Kadınlara yapılan bütün hoyratlıklar: Bu sene ‘#metoo’(#bende) senesiydi. Hollywood’da başladı önce, sonra her yere yayıldı. Kadınlar karanlıktan ışığa çıkıp, başlarına gelen korkunç tehditleri, saldırıları, cinsel istismarları anlattılar. Korkmadan konuştular. Konuştukça, ‘bana da oldu bu’ diyen başka bir kadının sesiyle güçlendi sesleri. Sonunda koskoca bir koro olup bağırdılar. Mesleğinin zirvesinde nice yapımcı, oyuncu, politikacı rezil olarak çekildiler sahneden, indiler mevkilerinden. Ülkemizde kadına şiddet artarken, burada da seslerin yükseldiğini duyuyorum.
Erkeğin fiziksel ve ekonomik gücüyle kadının üzerine abanmasının ve ezmesinin sonu gelmeli. Gelecek de.
Dinozorlar gibi eskide kalacak. Fosiline bakıp üzüleceğiz.
Biz kadınlar da bazen birbirimize çok acımasızız.

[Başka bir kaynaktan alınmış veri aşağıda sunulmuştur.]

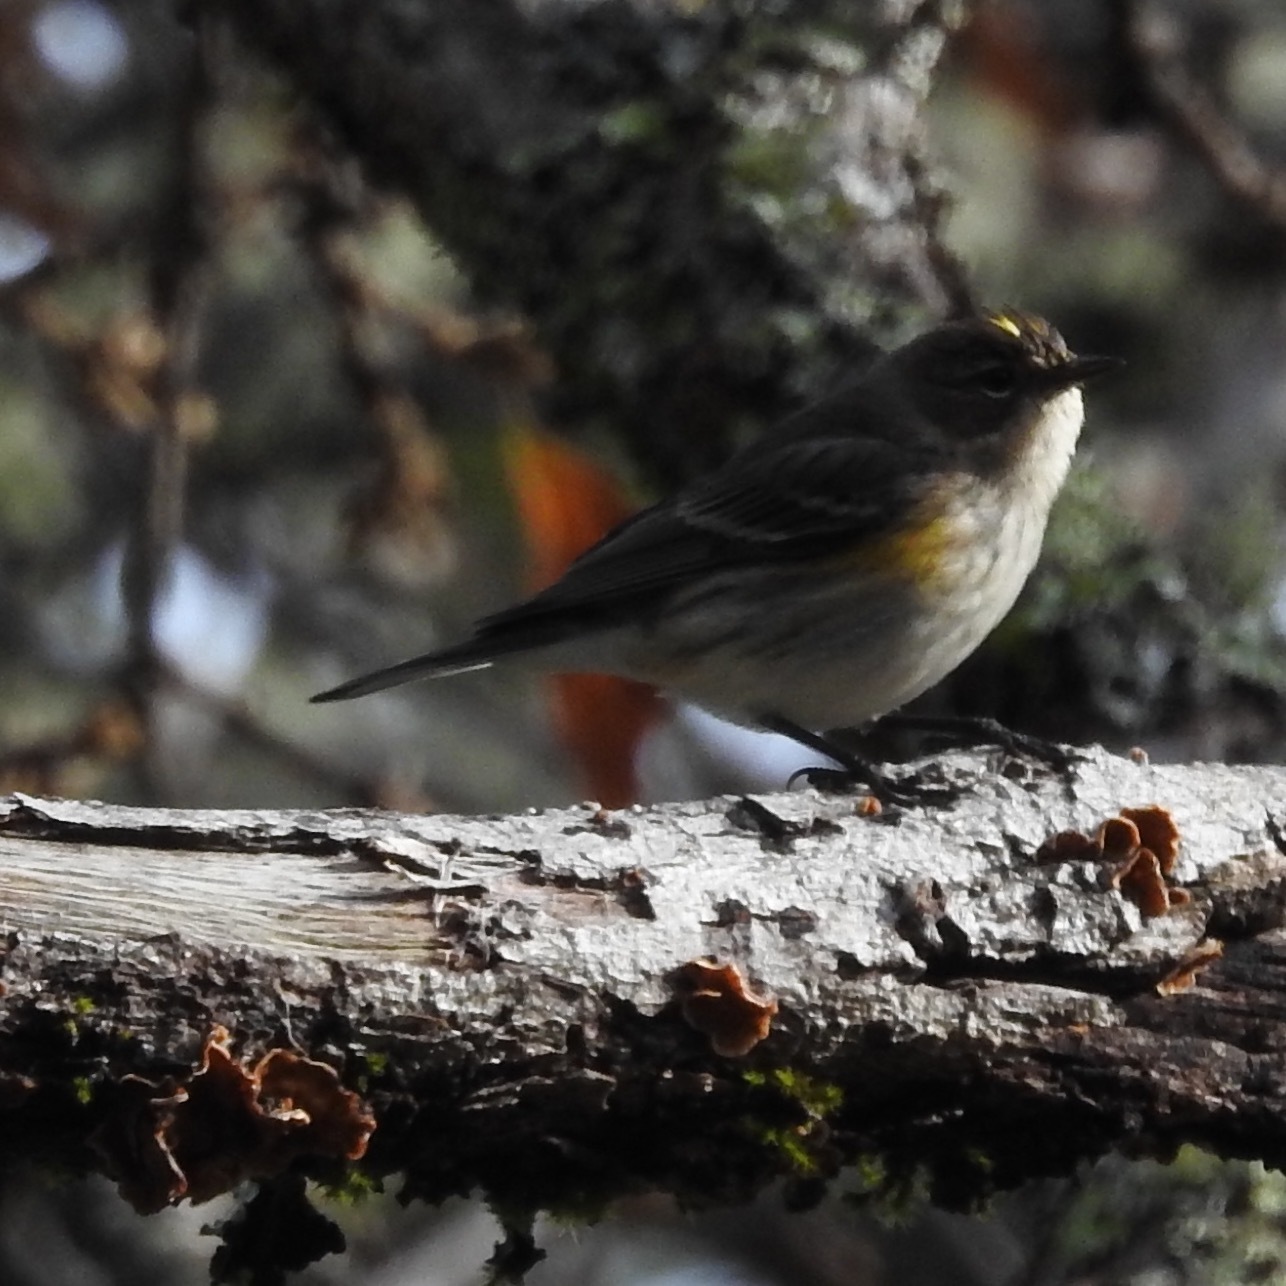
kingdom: Animalia
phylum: Chordata
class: Aves
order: Passeriformes
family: Parulidae
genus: Setophaga
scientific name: Setophaga coronata
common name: Myrtle warbler
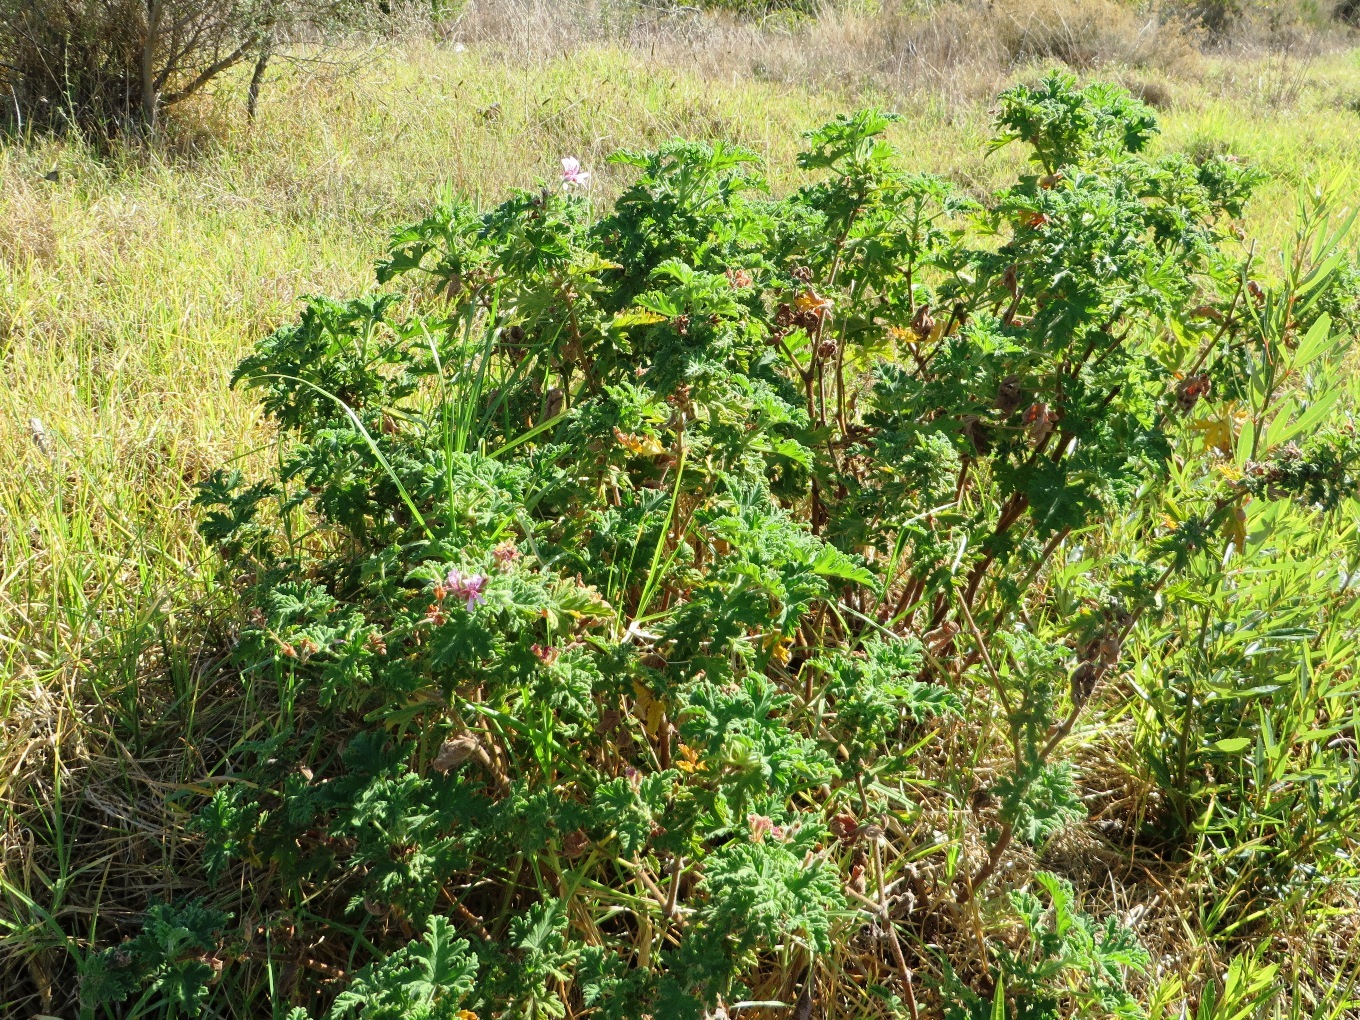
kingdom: Plantae
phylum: Tracheophyta
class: Magnoliopsida
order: Geraniales
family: Geraniaceae
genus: Pelargonium
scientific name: Pelargonium graveolens
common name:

Kız kardeşliğimizi kabul edip, destek olmalıyız. Gözlerimizi oyup, işlerimize taş koyup, arkamızdan konuşarak kazanamayız. Bu yüzden ne zaman yoluna koyulmuş giden bir kadın görsem, saygı duruşunda duruyorum. Gelin bırakalım kadınlara yapılan her türlü hoyratlığı eski senede.
Eski yılda bırakacaklarımızı bırakmak için, bir haftamız var.
Eğer enerjiye ihtiyacınız olursa, YouTube’dan ‘niltemenni’ videosunu izleyebilirsiniz. Temenniler size mutlaka bulaşacaktır.
İpucu: ‘Kadınlara yapılan hoyratlıklar’ın geride bırakılmasına katkı sağlamak için, ‘nilinkızları’ fonuna destek olabilirsiniz. Eğitim sahibi kadınların hoyratlıklara karşı daha güçlü durduğunu biliyoruz.
Siz de, ‘Nil’in Kızları 2018 Takvimi’ alarak yeni yıla güzel bir başlangıç yapabilir, eğitimlerine destek olabilirsiniz. Gelirin tamamı, TEV’le (Türk Eğitim Vakfı) işbirliğiyle kurduğumuz ‘nilinkızları’ fonuna gidiyor.
Ayrıca, takvimin içindeki güç veren cümleler de yıl boyu size moraller verecek. E hadi ne duruyoruz. Bırakalım bunları.